Remember, this method assumes no football knowledge. In Week 1 last year, the Packers scored only 7 points, qualifying them for a defense to stream against in Week 2, when they faced the Bears. That Bears unit was well known as one of the league’s worst and was facing Aaron Rodgers. Was anyone who knows anything about football really streaming the Bears against the Packers in Week 2, and getting the measly 2 points the unit produced? I’m skeptical.

In other words, knowing absolutely nothing about football had you roughly equal the No. 1 defense by ADP. If you knew anything at all about football. The Patriots scored 16.7 points per game in Weeks 1-3 and didn’t qualify for our selection, but in Week 4 they were starting Brian Hoyer. Our know-nothing manager never would have streamed a defense against them. You, smart person? You might have.

 

OK, So?

That’s a lot of work, though, right? If we can get basically the same production from a single draft pick as we can from using our calculator and schedule all year long, isn’t it worth sacrificing that work to just get the known quantity?

Well, remember our starting point. You can’t lose your fantasy league later in the draft, but you can win it. And we more or less know a defense is never going to be the primary difference maker over a season, like with last year’s top defense putting up Andy Dalton numbers. So if you pass on taking the top defense and draft one as late as possible, you can shoot for the upside earlier. 

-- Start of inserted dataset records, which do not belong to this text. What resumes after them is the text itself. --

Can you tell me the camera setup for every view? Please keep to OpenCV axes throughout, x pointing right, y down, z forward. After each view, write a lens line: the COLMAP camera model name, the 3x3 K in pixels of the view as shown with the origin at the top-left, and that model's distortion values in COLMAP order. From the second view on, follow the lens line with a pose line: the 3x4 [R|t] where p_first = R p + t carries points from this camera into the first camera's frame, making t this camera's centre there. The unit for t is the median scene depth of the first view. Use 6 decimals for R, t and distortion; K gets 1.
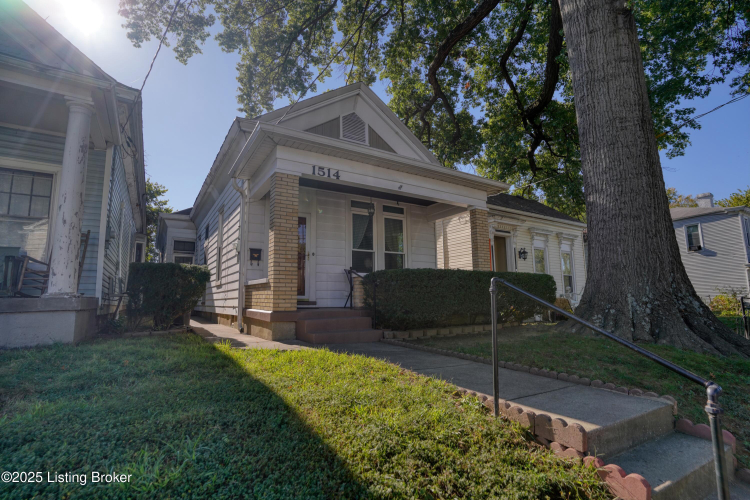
lens RADIAL K [[365.7, 0, 372.8], [0, 365.7, 250.8], [0, 0, 1]] dist [-0.078110, 0.035213]
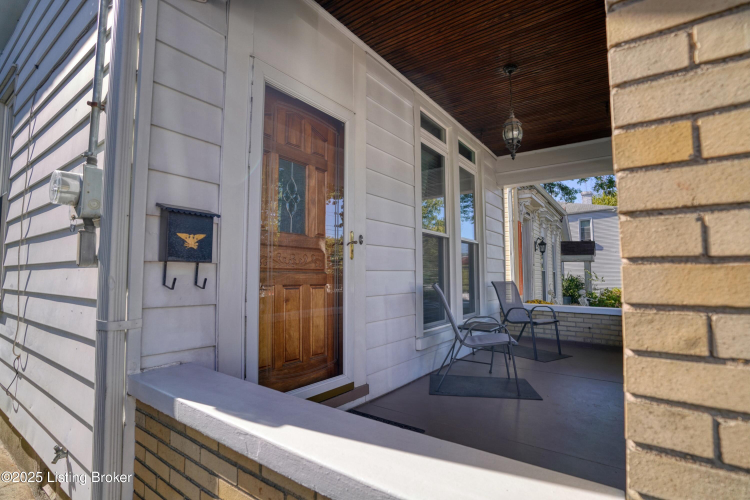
lens RADIAL K [[365.7, 0, 372.8], [0, 365.7, 250.8], [0, 0, 1]] dist [-0.078110, 0.035213]
pose [[0.923005, 0.037424, 0.382963, -0.207101], [-0.063730, 0.996382, 0.056231, -0.000022], [-0.379473, -0.076308, 0.922051, 0.518504]]
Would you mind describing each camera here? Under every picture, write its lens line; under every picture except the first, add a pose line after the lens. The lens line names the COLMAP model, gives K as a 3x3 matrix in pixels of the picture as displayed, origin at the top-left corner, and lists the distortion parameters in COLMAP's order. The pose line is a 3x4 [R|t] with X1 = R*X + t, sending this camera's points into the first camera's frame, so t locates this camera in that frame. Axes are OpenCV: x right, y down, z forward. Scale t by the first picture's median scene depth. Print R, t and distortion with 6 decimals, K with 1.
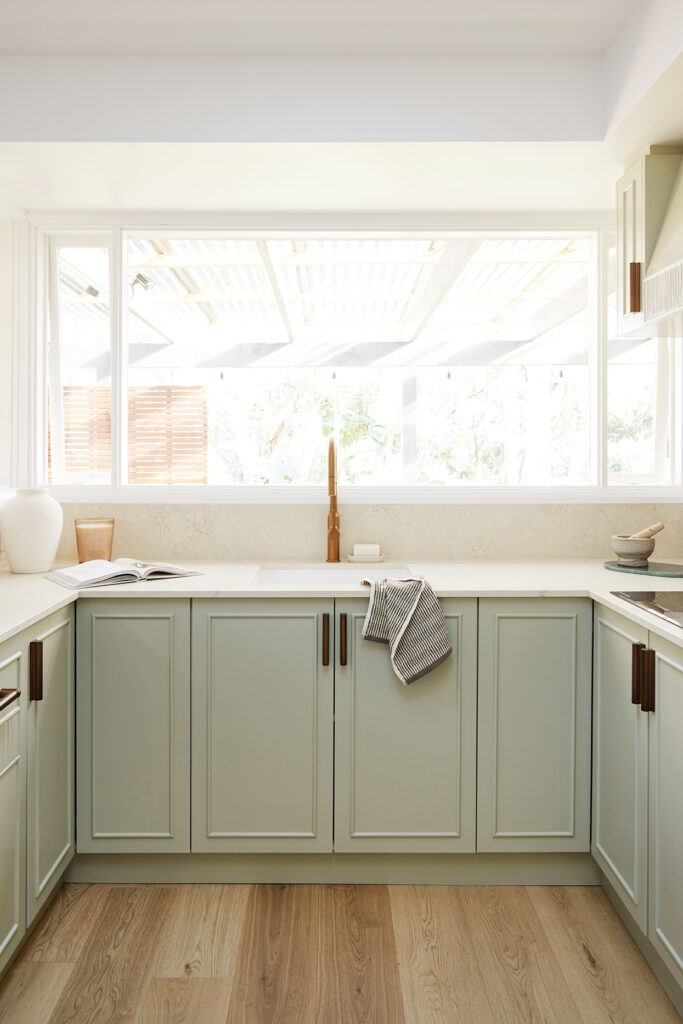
lens RADIAL K [[724.5, 0, 345.7], [0, 724.5, 460.8], [0, 0, 1]] dist [0.020877, -0.003838]
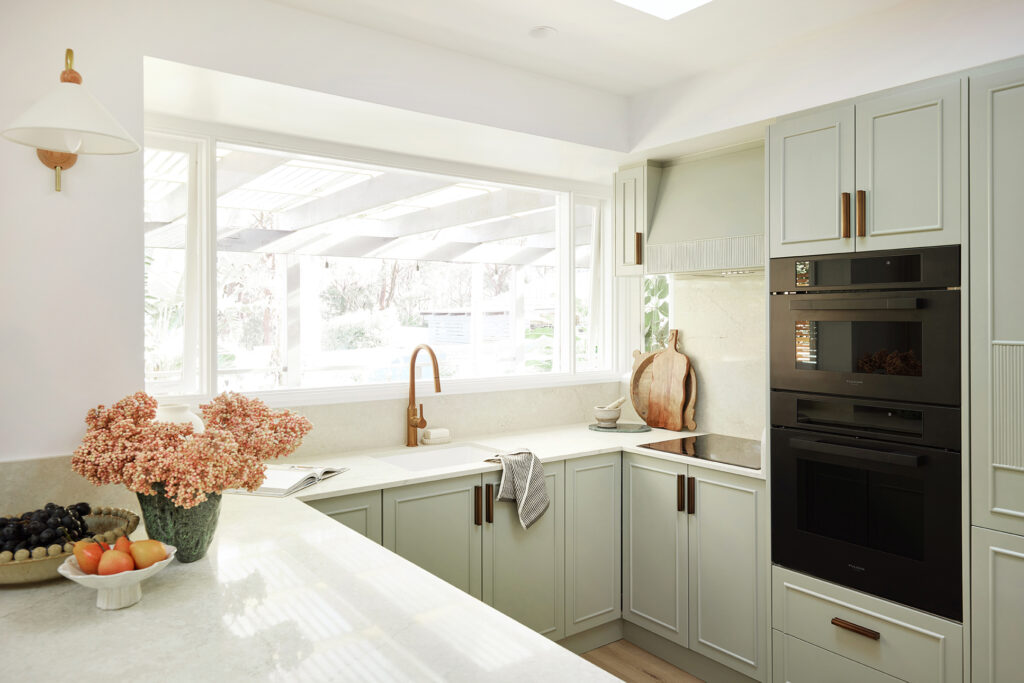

Last year, the Bills defense was drafted 118th. If you had passed on them then, you might have gotten Skyy Moore or Hunter Henry and been disappointed. Because sure things don’t exist down there — otherwise they wouldn’t be down there. So maybe it wouldn’t have worked. But there are other names you might have gotten. Maybe you pass on the Bills and get Skyy Moore. But maybe you pass on the Bills and get Tyler Allgeier (ADP 131), Garrett Wilson (134) or Justin Fields (142). You never know what pick is going to make the difference. So the best strategy is to take as many bites at the apple as you can.